• List of tasks:
a - Rewrite the stretch of the passage about ASU's classical education program from "Vibbert heard about the" through "art of statesmanship.", replacing "nationally renowned scholars" with "distinguished scholars".
b - Extend the passage about ASU's classical education program, beginning after its final sentence.

Even though there are several education programs in Arizona, ASU's Master of Arts in classical liberal education and leadership stood out. 

“I was hooked after learning from the professors about the course offerings. My classes, professors and peers have been a blessing to my life ever since," Vibbert said.

The graduate program is offered through Arizona State University's School of Civic and Economic Thought and Leadership and is accepting applications for the fall 2022 semester. Civic leaders, educators, scholars and professionals are invited to learn more about the curriculum and apply by April 1.

Graduate student

Carolina Vibbert

“Being a part of this program has brought so much to my life, both personally and professionally, especially as a teacher hoping to pass on the importance of classical and civic education to the next generation of American citizens," Vibbert said. “In the program, we are challenged to read the great books of philosophy, political thought and statesmanship, and use these texts to grapple with today’s civic and social challenges.”

Vibbert heard about the ASU program through Great Hearts, a network of public schools dedicated to improving education nationwide with a curriculum built upon the classical liberal arts tradition. What is now called “classical education” refers to the approach that focuses on the pursuit of wisdom by analyzing and cultivating moral virtue. In classical education, students are invited to seek truth through the study of the greatest philosophers and authors in Western civilization, and to flourish in mind, body and soul to become virtuous leaders in all aspects of life. Taught by nationally renowned scholars, the School of Civic and Economic Thought and Leadership program combines liberal education, civic education in American principles and institutions, and the study of the art of statesmanship.

(Stored entries)
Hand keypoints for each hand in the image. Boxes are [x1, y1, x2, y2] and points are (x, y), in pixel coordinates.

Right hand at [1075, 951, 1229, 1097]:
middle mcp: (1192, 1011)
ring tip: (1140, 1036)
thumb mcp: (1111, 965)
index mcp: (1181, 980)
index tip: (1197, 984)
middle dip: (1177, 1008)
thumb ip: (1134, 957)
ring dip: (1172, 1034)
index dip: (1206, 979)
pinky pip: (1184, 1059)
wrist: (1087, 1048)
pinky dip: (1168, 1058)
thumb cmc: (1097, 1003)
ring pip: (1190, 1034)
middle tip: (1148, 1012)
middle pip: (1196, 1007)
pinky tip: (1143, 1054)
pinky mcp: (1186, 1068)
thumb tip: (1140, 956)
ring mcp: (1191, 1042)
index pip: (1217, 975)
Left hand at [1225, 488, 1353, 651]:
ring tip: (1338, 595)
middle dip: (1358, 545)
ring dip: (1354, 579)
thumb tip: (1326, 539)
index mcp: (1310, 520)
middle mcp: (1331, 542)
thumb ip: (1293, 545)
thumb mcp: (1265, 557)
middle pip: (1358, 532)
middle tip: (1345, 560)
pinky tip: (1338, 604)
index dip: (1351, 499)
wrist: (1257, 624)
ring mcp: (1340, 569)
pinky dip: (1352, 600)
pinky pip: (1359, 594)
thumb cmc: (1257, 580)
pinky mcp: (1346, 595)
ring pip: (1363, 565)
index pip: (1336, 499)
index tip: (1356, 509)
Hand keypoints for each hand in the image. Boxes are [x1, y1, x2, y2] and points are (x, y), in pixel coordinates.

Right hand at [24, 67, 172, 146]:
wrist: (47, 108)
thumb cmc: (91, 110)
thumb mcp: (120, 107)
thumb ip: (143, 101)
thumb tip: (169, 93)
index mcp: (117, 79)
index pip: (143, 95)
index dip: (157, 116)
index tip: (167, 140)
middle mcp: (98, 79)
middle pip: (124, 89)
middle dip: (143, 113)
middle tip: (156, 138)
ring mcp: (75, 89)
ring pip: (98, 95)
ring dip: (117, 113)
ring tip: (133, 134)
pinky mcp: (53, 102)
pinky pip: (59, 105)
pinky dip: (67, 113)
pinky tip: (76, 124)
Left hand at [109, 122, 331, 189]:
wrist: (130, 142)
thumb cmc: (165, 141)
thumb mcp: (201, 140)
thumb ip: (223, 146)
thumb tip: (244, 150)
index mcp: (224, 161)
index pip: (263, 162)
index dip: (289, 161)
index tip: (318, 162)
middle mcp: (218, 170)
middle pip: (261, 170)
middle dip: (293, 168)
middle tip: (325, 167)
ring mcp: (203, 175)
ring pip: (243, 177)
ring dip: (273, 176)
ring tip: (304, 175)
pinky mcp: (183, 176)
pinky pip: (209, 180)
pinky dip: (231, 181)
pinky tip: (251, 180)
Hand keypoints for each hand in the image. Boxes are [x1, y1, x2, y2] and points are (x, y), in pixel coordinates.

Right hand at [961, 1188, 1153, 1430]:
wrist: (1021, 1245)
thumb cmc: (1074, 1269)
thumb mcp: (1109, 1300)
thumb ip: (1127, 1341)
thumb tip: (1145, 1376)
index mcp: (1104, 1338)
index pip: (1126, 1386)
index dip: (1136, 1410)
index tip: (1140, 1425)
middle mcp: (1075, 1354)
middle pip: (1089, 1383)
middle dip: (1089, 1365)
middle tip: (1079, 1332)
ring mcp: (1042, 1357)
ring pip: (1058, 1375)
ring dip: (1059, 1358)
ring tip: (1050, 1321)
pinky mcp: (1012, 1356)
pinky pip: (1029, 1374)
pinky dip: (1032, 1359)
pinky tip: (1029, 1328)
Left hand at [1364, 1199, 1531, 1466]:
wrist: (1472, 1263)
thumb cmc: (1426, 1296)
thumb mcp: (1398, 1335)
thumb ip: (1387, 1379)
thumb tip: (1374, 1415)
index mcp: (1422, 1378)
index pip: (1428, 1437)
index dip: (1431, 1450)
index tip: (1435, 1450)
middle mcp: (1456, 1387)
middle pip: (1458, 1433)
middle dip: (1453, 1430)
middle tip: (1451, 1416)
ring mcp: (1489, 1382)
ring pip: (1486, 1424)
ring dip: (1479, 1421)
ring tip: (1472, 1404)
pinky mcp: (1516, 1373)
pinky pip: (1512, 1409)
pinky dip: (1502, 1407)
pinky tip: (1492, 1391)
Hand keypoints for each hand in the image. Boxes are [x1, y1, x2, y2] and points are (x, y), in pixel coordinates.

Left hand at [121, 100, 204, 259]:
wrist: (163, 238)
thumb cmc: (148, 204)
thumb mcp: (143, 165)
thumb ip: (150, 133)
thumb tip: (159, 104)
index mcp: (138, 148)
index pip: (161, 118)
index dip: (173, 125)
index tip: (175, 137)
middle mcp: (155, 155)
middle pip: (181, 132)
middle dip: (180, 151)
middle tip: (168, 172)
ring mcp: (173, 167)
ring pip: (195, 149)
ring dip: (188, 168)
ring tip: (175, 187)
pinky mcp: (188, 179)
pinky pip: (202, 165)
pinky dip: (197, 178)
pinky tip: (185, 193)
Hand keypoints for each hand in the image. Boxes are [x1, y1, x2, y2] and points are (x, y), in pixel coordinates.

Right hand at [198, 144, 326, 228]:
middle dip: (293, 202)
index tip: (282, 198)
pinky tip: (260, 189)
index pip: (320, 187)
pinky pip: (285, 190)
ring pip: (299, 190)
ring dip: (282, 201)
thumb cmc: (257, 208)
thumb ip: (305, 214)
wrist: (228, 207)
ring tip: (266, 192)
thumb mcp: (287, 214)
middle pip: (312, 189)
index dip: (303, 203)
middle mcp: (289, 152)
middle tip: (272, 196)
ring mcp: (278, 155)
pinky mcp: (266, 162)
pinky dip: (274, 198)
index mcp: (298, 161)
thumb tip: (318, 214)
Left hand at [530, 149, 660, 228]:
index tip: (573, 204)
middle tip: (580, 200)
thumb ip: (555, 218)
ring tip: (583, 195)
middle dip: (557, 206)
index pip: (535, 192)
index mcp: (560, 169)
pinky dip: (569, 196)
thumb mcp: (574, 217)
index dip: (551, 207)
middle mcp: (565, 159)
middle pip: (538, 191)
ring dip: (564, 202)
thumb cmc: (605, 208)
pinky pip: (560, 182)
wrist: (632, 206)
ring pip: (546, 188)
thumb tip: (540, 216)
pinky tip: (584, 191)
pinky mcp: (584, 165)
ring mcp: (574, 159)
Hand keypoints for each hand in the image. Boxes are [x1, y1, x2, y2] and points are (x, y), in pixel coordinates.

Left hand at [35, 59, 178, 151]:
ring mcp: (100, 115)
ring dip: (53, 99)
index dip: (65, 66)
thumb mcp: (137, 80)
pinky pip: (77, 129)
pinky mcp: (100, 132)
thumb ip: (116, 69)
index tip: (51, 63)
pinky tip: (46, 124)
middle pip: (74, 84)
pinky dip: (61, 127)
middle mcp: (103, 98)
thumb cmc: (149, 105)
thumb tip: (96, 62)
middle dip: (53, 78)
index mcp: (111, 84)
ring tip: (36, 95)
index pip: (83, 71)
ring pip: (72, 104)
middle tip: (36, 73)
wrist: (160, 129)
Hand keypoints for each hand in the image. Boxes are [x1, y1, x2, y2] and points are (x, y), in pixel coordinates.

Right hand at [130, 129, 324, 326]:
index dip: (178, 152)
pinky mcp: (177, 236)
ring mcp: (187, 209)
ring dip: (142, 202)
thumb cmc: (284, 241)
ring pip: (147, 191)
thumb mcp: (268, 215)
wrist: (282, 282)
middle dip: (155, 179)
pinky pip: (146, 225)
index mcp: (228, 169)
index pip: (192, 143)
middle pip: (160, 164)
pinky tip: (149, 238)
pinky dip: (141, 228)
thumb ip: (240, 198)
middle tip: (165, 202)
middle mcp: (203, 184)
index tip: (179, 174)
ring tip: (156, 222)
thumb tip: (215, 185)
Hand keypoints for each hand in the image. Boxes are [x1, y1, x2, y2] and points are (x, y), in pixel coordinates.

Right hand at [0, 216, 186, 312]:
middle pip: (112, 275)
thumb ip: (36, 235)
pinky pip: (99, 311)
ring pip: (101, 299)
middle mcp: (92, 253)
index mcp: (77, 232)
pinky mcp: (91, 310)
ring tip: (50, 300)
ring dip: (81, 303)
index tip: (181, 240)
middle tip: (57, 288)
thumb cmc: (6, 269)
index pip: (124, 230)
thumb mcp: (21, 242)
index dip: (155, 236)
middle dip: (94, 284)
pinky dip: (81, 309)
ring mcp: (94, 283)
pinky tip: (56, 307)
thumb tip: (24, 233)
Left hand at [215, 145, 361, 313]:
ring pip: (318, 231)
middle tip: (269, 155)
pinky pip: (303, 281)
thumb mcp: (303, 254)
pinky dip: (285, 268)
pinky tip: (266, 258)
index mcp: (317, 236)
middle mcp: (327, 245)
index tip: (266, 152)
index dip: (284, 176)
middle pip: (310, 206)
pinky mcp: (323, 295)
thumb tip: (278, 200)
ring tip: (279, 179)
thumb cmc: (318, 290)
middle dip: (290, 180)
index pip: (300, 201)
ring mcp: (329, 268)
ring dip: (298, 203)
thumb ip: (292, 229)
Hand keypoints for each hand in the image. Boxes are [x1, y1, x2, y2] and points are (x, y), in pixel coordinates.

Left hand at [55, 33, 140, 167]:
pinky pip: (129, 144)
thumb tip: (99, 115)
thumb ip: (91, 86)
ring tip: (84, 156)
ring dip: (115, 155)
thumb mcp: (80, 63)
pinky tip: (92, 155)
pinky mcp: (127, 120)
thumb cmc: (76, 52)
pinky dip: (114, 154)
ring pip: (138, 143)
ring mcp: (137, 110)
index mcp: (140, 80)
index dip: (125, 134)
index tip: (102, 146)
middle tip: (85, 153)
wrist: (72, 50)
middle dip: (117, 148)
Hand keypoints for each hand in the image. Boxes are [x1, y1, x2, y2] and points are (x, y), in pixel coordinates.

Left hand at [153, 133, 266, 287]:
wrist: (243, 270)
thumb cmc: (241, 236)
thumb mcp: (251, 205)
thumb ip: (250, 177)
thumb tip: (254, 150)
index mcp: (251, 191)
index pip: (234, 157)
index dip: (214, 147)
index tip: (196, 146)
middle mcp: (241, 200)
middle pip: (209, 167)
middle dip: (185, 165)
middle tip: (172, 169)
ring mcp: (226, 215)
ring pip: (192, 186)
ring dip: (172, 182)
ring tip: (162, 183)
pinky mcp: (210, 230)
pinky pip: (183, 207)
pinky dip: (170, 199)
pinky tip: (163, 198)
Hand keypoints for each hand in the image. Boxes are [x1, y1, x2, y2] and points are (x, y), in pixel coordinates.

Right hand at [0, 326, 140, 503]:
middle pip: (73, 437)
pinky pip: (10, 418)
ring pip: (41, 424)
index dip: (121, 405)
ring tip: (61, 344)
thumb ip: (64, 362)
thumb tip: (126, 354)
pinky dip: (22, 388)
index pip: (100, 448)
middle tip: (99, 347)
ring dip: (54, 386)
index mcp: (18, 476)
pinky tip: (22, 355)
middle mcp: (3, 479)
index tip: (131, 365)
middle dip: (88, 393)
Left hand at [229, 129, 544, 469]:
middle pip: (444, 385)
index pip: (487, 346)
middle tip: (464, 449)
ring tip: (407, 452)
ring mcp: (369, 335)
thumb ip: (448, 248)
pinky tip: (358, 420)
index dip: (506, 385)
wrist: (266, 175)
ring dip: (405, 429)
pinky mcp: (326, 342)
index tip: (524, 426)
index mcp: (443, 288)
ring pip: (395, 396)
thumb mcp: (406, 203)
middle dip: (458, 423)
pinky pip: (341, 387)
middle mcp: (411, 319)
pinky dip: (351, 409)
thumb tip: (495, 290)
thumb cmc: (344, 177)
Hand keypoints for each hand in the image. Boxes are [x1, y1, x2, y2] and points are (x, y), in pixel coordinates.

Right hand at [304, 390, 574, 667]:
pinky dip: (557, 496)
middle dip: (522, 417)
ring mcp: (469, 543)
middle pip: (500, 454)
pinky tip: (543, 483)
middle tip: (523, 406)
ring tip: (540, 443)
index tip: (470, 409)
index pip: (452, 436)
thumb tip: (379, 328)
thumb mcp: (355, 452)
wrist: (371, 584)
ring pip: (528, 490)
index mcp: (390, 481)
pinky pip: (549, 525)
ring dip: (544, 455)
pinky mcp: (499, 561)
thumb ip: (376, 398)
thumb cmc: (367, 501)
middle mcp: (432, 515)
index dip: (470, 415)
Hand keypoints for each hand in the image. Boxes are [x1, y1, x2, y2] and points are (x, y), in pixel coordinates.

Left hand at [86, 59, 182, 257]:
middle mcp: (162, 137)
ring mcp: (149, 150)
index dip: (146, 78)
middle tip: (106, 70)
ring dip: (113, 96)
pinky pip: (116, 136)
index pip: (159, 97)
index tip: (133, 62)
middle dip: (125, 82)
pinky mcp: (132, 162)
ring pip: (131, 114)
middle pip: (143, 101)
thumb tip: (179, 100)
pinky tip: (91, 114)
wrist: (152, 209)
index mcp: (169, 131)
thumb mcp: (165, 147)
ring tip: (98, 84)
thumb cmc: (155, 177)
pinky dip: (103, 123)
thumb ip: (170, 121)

• Responses per task:
a -
Vibbert heard about the ASU program through Great Hearts, a network of public schools dedicated to improving education nationwide with a curriculum built upon the classical liberal arts tradition. What is now called “classical education” refers to the approach that focuses on the pursuit of wisdom by analyzing and cultivating moral virtue. In classical education, students are invited to seek truth through the study of the greatest philosophers and authors in Western civilization, and to flourish in mind, body and soul to become virtuous leaders in all aspects of life. Taught by distinguished scholars, the School of Civic and Economic Thought and Leadership program combines liberal education, civic education in American principles and institutions, and the study of the art of statesmanship.

b -
Jonathon Hofer, a current student, credits the program for shaping more than his career. 

Jonathon Hofer (center) during a trip to Rome with his students.

Jonathon Hofer (center) during a trip to Rome with his students.

“It gives students who desire to learn, who love to learn, an opportunity to come together and build a community of learners in a liberal way. In a way that supports free thought, discourse and disagreement,” he said. “It is enriching my life beyond the classroom.”

In the program, students reflect on the past, with its rich heritage of liberal education. Informed by that heritage and inspired by its exemplars, they are prepared to take on the challenges of education, citizenship and statesmanship.

Courses include "Classic Texts in Political Philosophy and Justice," "Classic Texts in Historical Leadership and Statesmanship," "Literary Leaders, Faith and Reason," "Liberal and Civic Education" and "Greco-Roman Ideas of Leadership and Politics."

Colleen Sheehan, director of the Master of Arts in classical liberal education and leadership program, takes pride in the academic, professional and life skills taught in the course of study.

“We are equipping future educators, scholars and leaders to think deeply and carefully about fundamental questions, including what it means to live well and lead well, what it means to be a good citizen and what justice and the common good require,” she said. 

Meredith Smith with her son, Henry.

Meredith Smith with her son, Henry.

A teacher as well as a new mom, Meredith Smith is grateful for the program.

“It provides me with an opportunity to augment my education in seminar-style, something I missed out on as an undergrad nearly 20 years ago,” said Smith, adding that the program contributes to preparing her for the challenges of motherhood and education.

“I get to read great works and grow in my vocation as a wife, mother and teacher. I am completing this program to examine what it means to lead a good life," Smith said.

One way the School of Civic and Economic Thought and Leadership is making it possible for professionals and scholars to complete the master’s program is by providing them with financial aid opportunities to help reduce out-of-pocket costs. These include the Lyceum Fellowships, the Cook Family Graduate Fellowships available to classical teachers working at Great Hearts, as well as Student Success Awards for students achieving high standards of academic excellence.

Prospective students are encouraged to check the program’s website for updates about additional funding opportunities. The program also offers research assistantships that include stipends, tuition awards and possible benefits.